Discrete Time Series

Lecture 07

Dr. Colin Rundel

Random variable review

Mean and variance of RVs

  • Expected Value

\[ E(X) = \begin{cases} \sum_x x \; P(X = x) & \text{$X$ is discrete}\\ \int_{-\infty}^{\infty} x \; f(x) \; dx & \text{$X$ is continuous} \end{cases} \]

  • Variance

\[ \begin{aligned} Var(X) &= E\Big(\big(X-E(X)\big)^2\Big) = E(X^2)-E(X)^2 \\ &= \begin{cases} \sum_x \big(x - E(X)\big)^2 \; P(X = x) & \text{$X$ is discrete}\\ \int_{-\infty}^{\infty} \big(x-E(X)\big)^2 \; f(x) \; dx & \text{$X$ is continuous} \end{cases} \end{aligned} \]

Covariance of RVs

\[ \begin{aligned} Cov(X,Y) &= E\Big(\big(X-E(X)\big)\big(Y-E(Y)\big)\Big) = E(XY)-E(X)E(Y) \\ &= \begin{cases} \sum_x \big(x - E(X)\big)\big(y - E(Y)\big) \; P(X = x, Y=y) & \text{$X$ is discrete}\\ \int_{-\infty}^{\infty} \int_{-\infty}^{\infty} \big(x-E(X)\big)\big(y-E(Y)\big) \; f(x,y) \; dx \; dy & \text{$X$ is continuous} \end{cases} \\ \\ Corr(X,Y) &= \frac{Cov(X,Y)}{\sqrt{Var(X)\,Var(Y)}} \end{aligned} \]

Properties of Expected Value

  • Constant

    \(E(c) = c\) if \(c\) is constant

  • Constant Multiplication

    \(E(cX) = cE(X)\)

  • Constant Addition

    \(E(X+c) = E(X)+c\)

  • Addition

    \(E(X+Y) = E(X)+E(Y)\)

  • Subtraction

    \(E(X-Y) = E(X)-E(Y)\)

  • Multiplication

    \(E(XY) = E(X)\,E(Y)\)

    if \(X\) and \(Y\) are independent

Properties of Variance

  • Constant

    \(Var(c) = 0\) if \(c\) is constant

  • Constant Multiplication

    \(Var(cX) = c^2~Var(x)\)

  • Constant Addition

    \(Var(X+c) = Var(X)\)

  • Addition

    \(Var(X+Y) = Var(X)+Var(Y)\)

    if \(X\) and \(Y\) are independent.

  • Subtraction

    \(Var(X-Y) = Var(X)+Var(Y)\)

    if \(X\) and \(Y\) are independent.

Properties of Covariance

  • Constant

    \(Cov(X,c) = 0\) if \(c\) is constant

  • Identity

    \(Cov(X,X) = Var(X)\)

  • Symmetric

    \(Cov(X,Y) = Cov(Y,X)\)

  • Constant Multiplication

    \(Cov(aX, bY) = ab ~ Cov(X,Y)\)

  • Constant Addition

    \(Cov(X+a, Y+b) = Cov(X,Y)\)

  • Distribution

    \(Cov(aX+bY,cV+dW) = ac~Cov(X,V) + ad~Cov(X,W)+bc~Cov(Y,V)+bd~Cov(Y,W)\)

Extracted data entries.
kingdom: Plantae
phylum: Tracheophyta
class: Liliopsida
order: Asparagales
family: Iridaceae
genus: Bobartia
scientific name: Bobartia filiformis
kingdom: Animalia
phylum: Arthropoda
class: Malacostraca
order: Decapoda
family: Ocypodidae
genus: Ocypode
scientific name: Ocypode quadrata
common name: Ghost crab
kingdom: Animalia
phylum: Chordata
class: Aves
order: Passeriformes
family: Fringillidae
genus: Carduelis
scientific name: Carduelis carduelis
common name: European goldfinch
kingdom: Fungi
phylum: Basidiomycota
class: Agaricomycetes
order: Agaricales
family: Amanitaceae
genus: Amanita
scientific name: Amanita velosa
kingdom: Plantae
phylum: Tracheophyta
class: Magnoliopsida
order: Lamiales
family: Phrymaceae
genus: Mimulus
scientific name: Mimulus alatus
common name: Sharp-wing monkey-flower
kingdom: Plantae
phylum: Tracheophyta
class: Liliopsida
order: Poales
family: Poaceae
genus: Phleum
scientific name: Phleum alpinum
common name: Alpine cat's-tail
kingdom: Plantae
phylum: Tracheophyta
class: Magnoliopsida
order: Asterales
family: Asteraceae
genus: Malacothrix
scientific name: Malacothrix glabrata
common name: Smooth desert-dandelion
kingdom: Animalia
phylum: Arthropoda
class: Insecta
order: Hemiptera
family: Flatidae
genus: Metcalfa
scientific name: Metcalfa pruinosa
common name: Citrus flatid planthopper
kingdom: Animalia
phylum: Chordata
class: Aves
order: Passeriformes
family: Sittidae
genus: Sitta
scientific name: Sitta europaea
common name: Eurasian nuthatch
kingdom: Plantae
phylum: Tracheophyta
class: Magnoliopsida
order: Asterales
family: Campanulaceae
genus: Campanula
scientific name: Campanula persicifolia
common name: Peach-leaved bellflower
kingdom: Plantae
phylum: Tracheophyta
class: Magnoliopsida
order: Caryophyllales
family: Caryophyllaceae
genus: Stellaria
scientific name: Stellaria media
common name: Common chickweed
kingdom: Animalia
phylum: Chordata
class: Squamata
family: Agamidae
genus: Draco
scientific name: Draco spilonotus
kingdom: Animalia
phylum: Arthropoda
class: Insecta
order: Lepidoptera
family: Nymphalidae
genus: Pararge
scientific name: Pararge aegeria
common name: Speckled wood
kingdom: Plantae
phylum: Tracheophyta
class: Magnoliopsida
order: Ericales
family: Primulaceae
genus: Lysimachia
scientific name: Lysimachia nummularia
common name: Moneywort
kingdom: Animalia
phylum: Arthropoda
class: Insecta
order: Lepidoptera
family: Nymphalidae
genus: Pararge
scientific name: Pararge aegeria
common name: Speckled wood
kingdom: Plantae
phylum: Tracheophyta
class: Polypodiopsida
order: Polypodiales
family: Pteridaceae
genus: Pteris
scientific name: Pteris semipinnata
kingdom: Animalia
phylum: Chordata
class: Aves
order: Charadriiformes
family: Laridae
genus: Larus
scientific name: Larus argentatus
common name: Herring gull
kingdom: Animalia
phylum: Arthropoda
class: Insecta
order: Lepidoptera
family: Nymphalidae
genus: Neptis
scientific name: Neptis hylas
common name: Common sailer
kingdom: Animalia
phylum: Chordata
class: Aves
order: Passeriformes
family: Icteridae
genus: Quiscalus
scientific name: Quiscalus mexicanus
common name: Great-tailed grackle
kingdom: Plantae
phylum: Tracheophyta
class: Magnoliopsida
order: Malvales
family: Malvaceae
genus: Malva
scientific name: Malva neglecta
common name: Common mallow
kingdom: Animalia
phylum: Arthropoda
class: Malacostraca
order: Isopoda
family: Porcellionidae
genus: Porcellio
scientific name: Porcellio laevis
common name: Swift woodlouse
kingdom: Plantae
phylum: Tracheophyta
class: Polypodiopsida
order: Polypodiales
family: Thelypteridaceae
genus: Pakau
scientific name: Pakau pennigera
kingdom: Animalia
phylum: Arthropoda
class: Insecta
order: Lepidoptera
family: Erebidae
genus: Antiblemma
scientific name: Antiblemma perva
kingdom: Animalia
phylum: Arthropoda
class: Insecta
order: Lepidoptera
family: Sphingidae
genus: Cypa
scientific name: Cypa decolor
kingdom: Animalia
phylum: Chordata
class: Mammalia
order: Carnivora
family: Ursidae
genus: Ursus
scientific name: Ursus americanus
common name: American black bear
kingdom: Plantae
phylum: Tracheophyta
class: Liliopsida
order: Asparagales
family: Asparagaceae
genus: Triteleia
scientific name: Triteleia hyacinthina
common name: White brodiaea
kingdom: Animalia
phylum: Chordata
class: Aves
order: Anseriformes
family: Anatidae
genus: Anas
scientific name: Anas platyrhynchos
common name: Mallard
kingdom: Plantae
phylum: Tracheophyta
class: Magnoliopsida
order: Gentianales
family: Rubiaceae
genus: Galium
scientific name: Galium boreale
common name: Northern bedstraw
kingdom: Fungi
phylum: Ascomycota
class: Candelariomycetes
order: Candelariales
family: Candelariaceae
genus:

Written exercise.
Translate this sentence from the lecture notes into Spanish: "Var(c) = 0 if c is constant" These entries have nothing to do with the lecture notes.

Written response.
Var(c) = 0 si c es constante